__Assignment__
Quote the entries in full, character for character, without their images.

__Data for analysis__
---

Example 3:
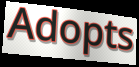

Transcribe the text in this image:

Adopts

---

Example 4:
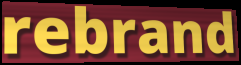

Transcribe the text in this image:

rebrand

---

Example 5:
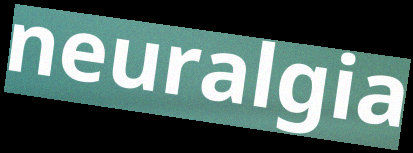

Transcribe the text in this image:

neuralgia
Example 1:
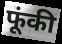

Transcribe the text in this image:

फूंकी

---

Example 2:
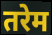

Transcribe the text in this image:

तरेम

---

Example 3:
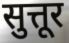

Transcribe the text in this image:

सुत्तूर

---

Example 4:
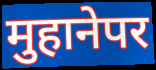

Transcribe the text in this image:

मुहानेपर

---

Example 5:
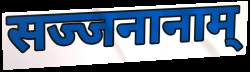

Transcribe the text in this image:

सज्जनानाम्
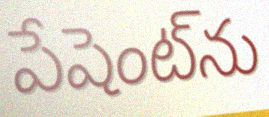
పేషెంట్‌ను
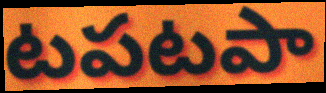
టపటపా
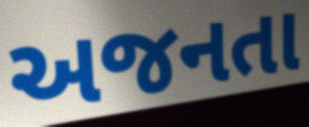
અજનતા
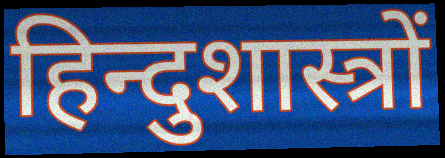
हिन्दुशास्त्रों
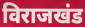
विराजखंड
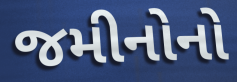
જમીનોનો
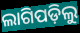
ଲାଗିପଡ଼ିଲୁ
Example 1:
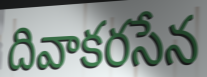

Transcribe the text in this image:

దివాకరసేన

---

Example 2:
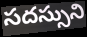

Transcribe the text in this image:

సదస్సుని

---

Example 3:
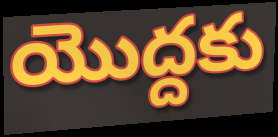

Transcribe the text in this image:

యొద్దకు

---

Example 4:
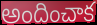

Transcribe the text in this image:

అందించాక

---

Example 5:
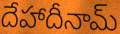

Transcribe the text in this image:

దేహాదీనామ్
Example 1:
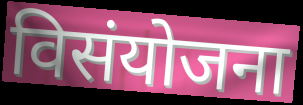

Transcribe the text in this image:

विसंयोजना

__Task result__
---

Example 3:

Transcribe the text in this image:

Adopts

---

Example 4:

Transcribe the text in this image:

rebrand

---

Example 5:

Transcribe the text in this image:

neuralgia
Example 1:

Transcribe the text in this image:

फूंकी

---

Example 2:

Transcribe the text in this image:

तरेम

---

Example 3:

Transcribe the text in this image:

सुत्तूर

---

Example 4:

Transcribe the text in this image:

मुहानेपर

---

Example 5:

Transcribe the text in this image:

सज्जनानाम्
పేషెంట్‌ను
టపటపా
અજનતા
हिन्दुशास्त्रों
विराजखंड
જમીનોનો
ଲାଗିପଡ଼ିଲୁ
Example 1:

Transcribe the text in this image:

దివాకరసేన

---

Example 2:

Transcribe the text in this image:

సదస్సుని

---

Example 3:

Transcribe the text in this image:

యొద్దకు

---

Example 4:

Transcribe the text in this image:

అందించాక

---

Example 5:

Transcribe the text in this image:

దేహాదీనామ్
Example 1:

Transcribe the text in this image:

विसंयोजना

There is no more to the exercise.